Bellingham erzielte beim 2:1-Sieg gegen Norwegen in einem knappen Viertelfinalduell in Miami zwei Tore und bescherte England damit nur noch einen Sieg vom ersten WM-Finale seit 1966.
In sechs Spielen gewann er vier Auszeichnungen als Spieler des Spiels.
Für die Auszeichnung musste er Medieninterviews führen, in denen er Reife und Bescheidenheit bewies.
Er war bescheiden in Bezug auf seine eigene Rolle und lobte stattdessen die Arbeitsmoral und den Zusammenhalt des Teams, während er gleichzeitig seine Gegner lobte – und bot dem gegnerischen Team sogar eine seiner Auszeichnungen als bester Spieler an.
Nach der Feier „Wer sonst?“ im Jahr 2024 sagte er dieses Mal, dass er lieber geben würde helfen anstatt ein Tor zu schießen.
Diese Einstellungsänderung steht im Einklang mit seiner Leistung auf dem Spielfeld. Seine Arbeitsmoral ist neben seinem Talent eine treibende Kraft – denken Sie an seinen torrettenden Tackling gegen Mexiko.
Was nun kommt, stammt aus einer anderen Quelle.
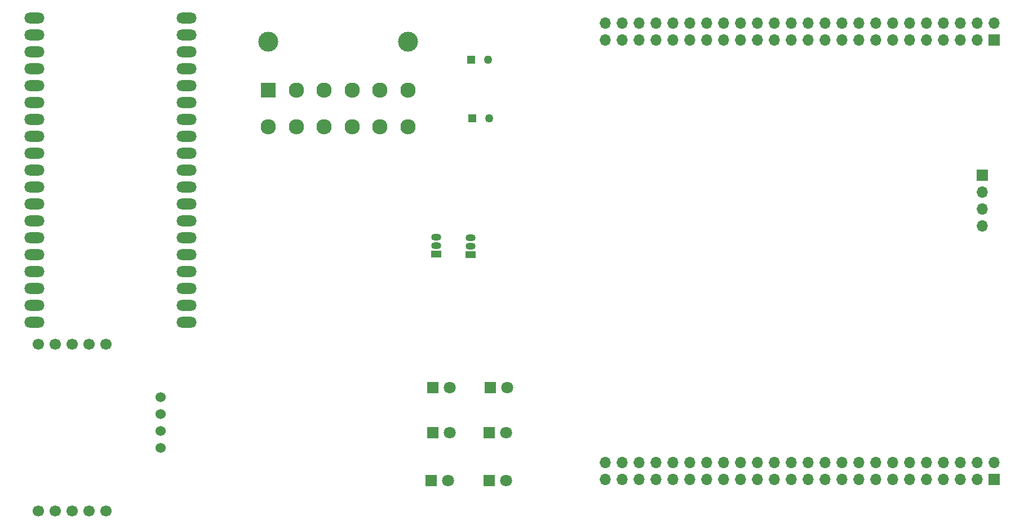
<source format=gbr>
%TF.GenerationSoftware,KiCad,Pcbnew,8.0.0-rc1*%
%TF.CreationDate,2024-05-26T19:18:53+09:00*%
%TF.ProjectId,KDL,4b444c2e-6b69-4636-9164-5f7063625858,rev?*%
%TF.SameCoordinates,PX2a88ac0PY77c8bf0*%
%TF.FileFunction,Soldermask,Bot*%
%TF.FilePolarity,Negative*%
%FSLAX46Y46*%
G04 Gerber Fmt 4.6, Leading zero omitted, Abs format (unit mm)*
G04 Created by KiCad (PCBNEW 8.0.0-rc1) date 2024-05-26 19:18:53*
%MOMM*%
%LPD*%
G01*
G04 APERTURE LIST*
%ADD10R,1.800000X1.800000*%
%ADD11C,1.800000*%
%ADD12C,1.524000*%
%ADD13O,3.048800X1.626400*%
%ADD14C,2.999999*%
%ADD15R,2.300000X2.300000*%
%ADD16C,2.300000*%
%ADD17R,1.500000X1.050000*%
%ADD18O,1.500000X1.050000*%
%ADD19R,1.270000X1.270000*%
%ADD20C,1.270000*%
%ADD21O,1.700000X1.700000*%
%ADD22R,1.700000X1.700000*%
%ADD23C,1.700000*%
G04 APERTURE END LIST*
D10*
%TO.C,D1*%
X74760000Y20809800D03*
D11*
X77300000Y20809800D03*
%TD*%
D12*
%TO.C,U1*%
X25196000Y11737600D03*
X25196000Y14277600D03*
X25196000Y16817600D03*
X25196000Y19357600D03*
%TD*%
D13*
%TO.C,U8*%
X29150000Y30652800D03*
X29150000Y33192800D03*
X29150000Y63672800D03*
X6290000Y30652800D03*
X6290000Y45892800D03*
X6290000Y63672800D03*
X6290000Y66212800D03*
X6290000Y61132800D03*
X6290000Y53512800D03*
X6290000Y76372800D03*
X6290000Y73832800D03*
X6290000Y71292800D03*
X29150000Y68752800D03*
X29150000Y71292800D03*
X29150000Y73832800D03*
X29150000Y61132800D03*
X29150000Y66212800D03*
X29150000Y58592800D03*
X6290000Y68752800D03*
X6290000Y58592800D03*
X6290000Y56052800D03*
X6290000Y50972800D03*
X6290000Y48432800D03*
X6290000Y43352800D03*
X6290000Y35732800D03*
X6290000Y33192800D03*
X29150000Y50972800D03*
X29150000Y53512800D03*
X29150000Y56052800D03*
X29150000Y45892800D03*
X29150000Y48432800D03*
X29150000Y40812800D03*
X29150000Y43352800D03*
X29150000Y35732800D03*
X29150000Y38272800D03*
X6290000Y40812800D03*
X6290000Y38272800D03*
X29150000Y76372800D03*
%TD*%
D10*
%TO.C,D5*%
X66160000Y20802800D03*
D11*
X68700000Y20802800D03*
%TD*%
D10*
%TO.C,D4*%
X66110000Y14100000D03*
D11*
X68650000Y14100000D03*
%TD*%
D14*
%TO.C,J1*%
X62400000Y72850000D03*
X41400042Y72850000D03*
D15*
X41400042Y65549999D03*
D16*
X45600041Y65549999D03*
X49800040Y65549999D03*
X54000040Y65549999D03*
X58200039Y65549999D03*
X62400038Y65549999D03*
X41400042Y60050000D03*
X45600041Y60050000D03*
X49800040Y60050000D03*
X54000040Y60050000D03*
X58200039Y60050000D03*
X62400038Y60050000D03*
%TD*%
D10*
%TO.C,D3*%
X74610000Y14100000D03*
D11*
X77150000Y14100000D03*
%TD*%
D10*
%TO.C,D6*%
X74610000Y6850000D03*
D11*
X77150000Y6850000D03*
%TD*%
D17*
%TO.C,Q1*%
X71760000Y40832800D03*
D18*
X71760000Y42102800D03*
X71760000Y43372800D03*
%TD*%
D19*
%TO.C,C3*%
X71860000Y70100000D03*
D20*
X74400000Y70100000D03*
%TD*%
D21*
%TO.C,U9*%
X142839000Y73082800D03*
X130139000Y7040600D03*
X130139000Y9580600D03*
X127599000Y7040600D03*
X127599000Y9580600D03*
X122519000Y7040600D03*
X122519000Y9580600D03*
X119979000Y7040600D03*
X119979000Y9580600D03*
X112359000Y9580600D03*
X104739000Y9580600D03*
X102199000Y7040600D03*
X102199000Y9580600D03*
X99659000Y7040600D03*
X99659000Y9580600D03*
X97119000Y7040600D03*
X97119000Y9580600D03*
X94579000Y7040600D03*
X92039000Y73082800D03*
X94579000Y75622800D03*
X94579000Y73082800D03*
X97119000Y75622800D03*
X97119000Y73082800D03*
X99659000Y75622800D03*
X99659000Y73082800D03*
X102199000Y75622800D03*
X102199000Y73082800D03*
X104739000Y75622800D03*
X107279000Y75622800D03*
X107279000Y73082800D03*
X109819000Y75622800D03*
X109819000Y73082800D03*
X114899000Y73082800D03*
X117439000Y75622800D03*
X119979000Y75622800D03*
X119979000Y73082800D03*
X122519000Y75622800D03*
X122519000Y73082800D03*
X125059000Y75622800D03*
X125059000Y73082800D03*
X127599000Y75622800D03*
X132679000Y75622800D03*
X132679000Y73082800D03*
X145379000Y73082800D03*
X135219000Y75622800D03*
X145379000Y7040600D03*
D22*
X148686500Y52762800D03*
D21*
X148686500Y50222800D03*
X148686500Y47682800D03*
X148686500Y45142800D03*
X147919000Y75622800D03*
X145379000Y75622800D03*
X142839000Y75622800D03*
X140299000Y75622800D03*
X137759000Y75622800D03*
X130139000Y75622800D03*
X114899000Y75622800D03*
X112359000Y75622800D03*
X92039000Y75622800D03*
D22*
X150459000Y73082800D03*
D21*
X147919000Y73082800D03*
X140299000Y73082800D03*
X137759000Y73082800D03*
X135219000Y73082800D03*
X130139000Y73082800D03*
X127599000Y73082800D03*
X117439000Y73082800D03*
X112359000Y73082800D03*
X104739000Y73082800D03*
X150459000Y9580600D03*
X147919000Y9580600D03*
X145379000Y9580600D03*
X142839000Y9580600D03*
X140299000Y9580600D03*
X137759000Y9580600D03*
X135219000Y9580600D03*
X132679000Y9580600D03*
X125059000Y9580600D03*
X117439000Y9580600D03*
X114899000Y9580600D03*
X109819000Y9580600D03*
X107279000Y9580600D03*
X94579000Y9580600D03*
X92039000Y9580600D03*
X147919000Y7040600D03*
X142839000Y7040600D03*
X140299000Y7040600D03*
X137759000Y7040600D03*
X135219000Y7040600D03*
X132679000Y7040600D03*
X125059000Y7040600D03*
X117439000Y7040600D03*
X114899000Y7040600D03*
X112359000Y7040600D03*
X109819000Y7040600D03*
X107279000Y7040600D03*
X104739000Y7040600D03*
X92039000Y7040600D03*
X150459000Y75622800D03*
D22*
X150459000Y7040600D03*
%TD*%
D19*
%TO.C,C8*%
X72015000Y61350000D03*
D20*
X74555000Y61350000D03*
%TD*%
D10*
%TO.C,D2*%
X65860000Y6850000D03*
D11*
X68400000Y6850000D03*
%TD*%
D17*
%TO.C,Q2*%
X66660000Y40862800D03*
D18*
X66660000Y42132800D03*
X66660000Y43402800D03*
%TD*%
D23*
%TO.C,U2*%
X14463000Y2330800D03*
X11923000Y2330800D03*
X9383000Y2330800D03*
X6843000Y2330800D03*
X6843000Y27330800D03*
X9383000Y27330800D03*
X11923000Y27330800D03*
X14463000Y27330800D03*
X17003000Y27330800D03*
X17003000Y2330800D03*
%TD*%
M02*

</source>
Er wurde für seine Anpassungsfähigkeit gelobt, insbesondere für den mehrfachen Rollenwechsel zwischen Nummer 10 und Nummer 8, abhängig von den Bedürfnissen des Teams, und er ist neben Kane und anderen Spielern ein wichtiger Teil der englischen Führungsgruppe.
Es ist nicht genau bekannt, was zwischen Tuchel und Bellingham passiert ist.
Handelt es sich dabei nur um eine mediale Übertreibung, oder ist die Art und Weise, wie der deutsche Trainer seine Führungsqualitäten gegenüber der gesamten Mannschaft unter Beweis stellt – vielleicht durch die Kontrolle des Charaktersyndroms? „Wer sonst“ Das?
Was auch immer die Wahrheit sein mag, Bellingham sieht glücklich aus, spielt gut und war ein wichtiger Teil einer Mannschaft, die wirklich geeint wirkt.
Bei allem, was er erreicht hat, vergisst man leicht, dass Bellingham erst 23 Jahre alt ist. Er musste unter den hellen Lichtern aufwachsen.
Bellingham – und Kane – gelten weithin als unverzichtbare Superstars im englischen Team.
Und mit einem Halbfinalspiel gegen die Schweiz oder den Titelverteidiger Argentinien am Mittwoch könnten noch weitere Tore fallen, die Bellinghams Größe untermauern.